A second U.S. government official said it appeared the five traveled to Honduras because they believed that border controls would be lax there. Their passports were obviously forged, the official said, raising questions about how they were able to move through earlier border controls with such apparent ease.

The other three men gave their names as Majd Ghanout Kousa, Fady Freej Shehada, and William Ghanem. Some of the men said they were from Hasaka, another city racked by violence. All five have now sought refugee status in Honduras.

Lourans Samaan told Cerpas he had been on the road for almost a year. His brother in law said he last saw Samaan a year ago. Samaan's brother, who asked not to be named, said he spoke to him in Argentina

"We are simple Christian people, we have no problems, he just decided to go anywhere safe," the brother told Reuters, adding that Samaan told him he had met someone who would help him reach the United States for money.

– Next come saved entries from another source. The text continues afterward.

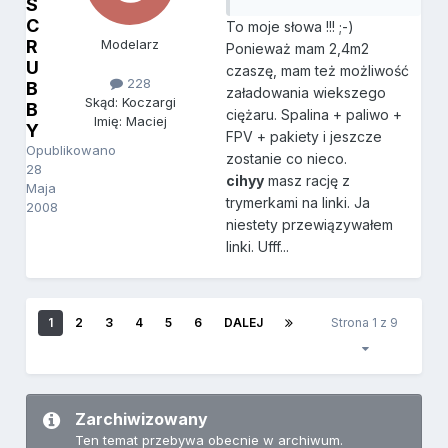
S
C
To moje słowa !!! ;-)
R
Modelarz
Ponieważ mam 2,4m2
U
czaszę, mam też możliwość
228
B
załadowania wiekszego
Skąd: Koczargi
B
ciężaru. Spalina + paliwo +
Imię: Maciej
Y
FPV + pakiety i jeszcze
Opublikowano
zostanie co nieco.
28
cihyy
masz rację z
Maja
trymerkami na linki. Ja
2008
niestety przewiązywałem
linki. Ufff...
1
2
3
4
5
6
DALEJ
Strona 1 z 9
Zarchiwizowany
Ten temat przebywa obecnie w archiwum.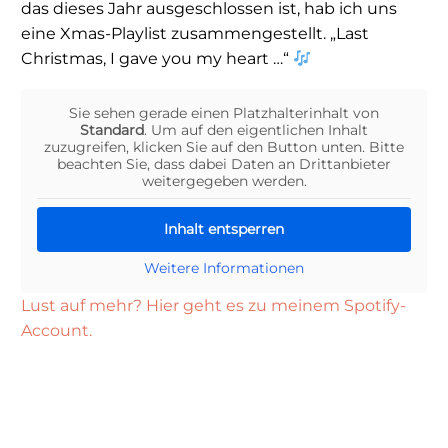
das dieses Jahr ausgeschlossen ist, hab ich uns
eine Xmas-Playlist zusammengestellt. „Last
Christmas, I gave you my heart …“
Sie sehen gerade einen Platzhalterinhalt von
Standard
. Um auf den eigentlichen Inhalt
zuzugreifen, klicken Sie auf den Button unten. Bitte
beachten Sie, dass dabei Daten an Drittanbieter
weitergegeben werden.
Inhalt entsperren
Weitere Informationen
Lust auf mehr? Hier geht es zu meinem Spotify-
Account.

A spurt of detentions in Latin America in the past week has exposed what could be a larger trend of Syrians traveling on doctored Greek passports far from traditional trails out of their battered country to Europe.

At least seven Syrians carrying forged Greek passports have been apprehended in Honduras, Costa Rica and Paraguay in recent days. Three more, also traveling on Greek papers, were picked up on the tiny Caribbean island of St Maarten at the weekend.

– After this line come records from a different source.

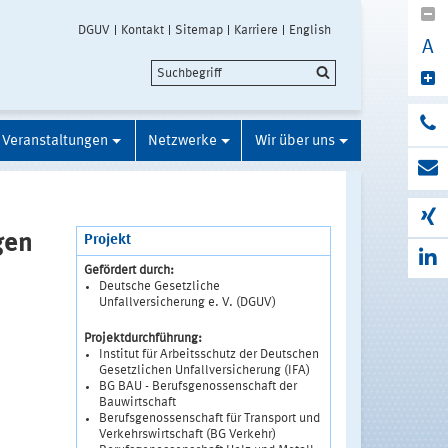
DGUV
Kontakt
Sitemap
Karriere
English
A
Veranstaltungen
Netzwerke
Wir über uns
gen
Projekt
Gefördert durch:
Deutsche Gesetzliche
Unfallversicherung e. V. (DGUV)
Projektdurchführung:
Institut für Arbeitsschutz der Deutschen
Gesetzlichen Unfallversicherung (IFA)
BG BAU - Berufsgenossenschaft der
Bauwirtschaft
Berufsgenossenschaft für Transport und
Verkehrswirtschaft (BG Verkehr)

A Syrian woman arrested at a hotel in Costa Rica on Thursday for traveling on a forged Greek passport. She was wearing a wig that also appeared in her passport photo.

In Paraguay, police detained a seventh Syrian man who was traveling on a stolen Greek passport. A Paraguayan state prosecutor identified the man as Abd Al Elah Khallo from Hasaka.

"The Syrian people are very good. There are foreigners who are not from the country who are doing terrible things," the Syrian told Paraguayan television station Telefuturo, bursting into tears as he recalled a mortar that killed a young boy from his neighborhood.

He said he had lived in Turkey for a year before heading to South America, and was aiming to head to London via Mexico.

The cases have sparked alarm among some U.S. lawmakers following reports that at least one of the attackers involved in the suicide bombings and shootings in Paris last week may have slipped into Europe among migrants registered in Greece.

"This is a serious concern," Republican Senator Ron Johnson, chairman of the Senate Homeland Security Committee, told a hearing.

U.S. officials said they believe the group was headed for the United States but emphasized there was no evidence that they had links to militant Islamists.

The next leg of the journey for the five men in Honduras was set to be the most risky.

Both Guatemala and Honduras are plagued by poverty, unemployment and violent crime. Every year, tens of thousands of their citizens make their own life-threatening journeys through lawless regions of Mexico controlled by drug cartels to seek prosperity and safety in the United States.

So far, only a tiny number of Syrians have been detected emulating the journey across Mexico. Only a handful have sought U.S. asylum via this route this year, including a family of eight people on Thursday. Only nine have been detected illegally transiting Mexico this year and none have turned up in migrant shelters.

The five may have chosen Brazil as their port of entry into Latin America because the country is seen as more hospitable to Syrians. It recently extended a two-year refugee visa program for Syrians fleeing their civil war, one of the signature humanitarian efforts of President Dilma Rousseff’s otherwise modest foreign policy.

The country has taken in nearly 2,100 Syrians, a quarter of its overall refugee population over the past two years. About 6,000 more were issued visas but have not made the long journey to Brazil.

Last month, however, Brazil detained eight Iraqi nationals who police said were traveling on false Greek passports they had obtained in Turkey. A trickle of immigrants also reach the United States land border from other countries fighting Islamist insurgencies.

On Monday, U.S. Border Patrol agents in Sonoita, Arizona, apprehended five Pakistani nationals and one Afghan national who are believed to have crossed the border.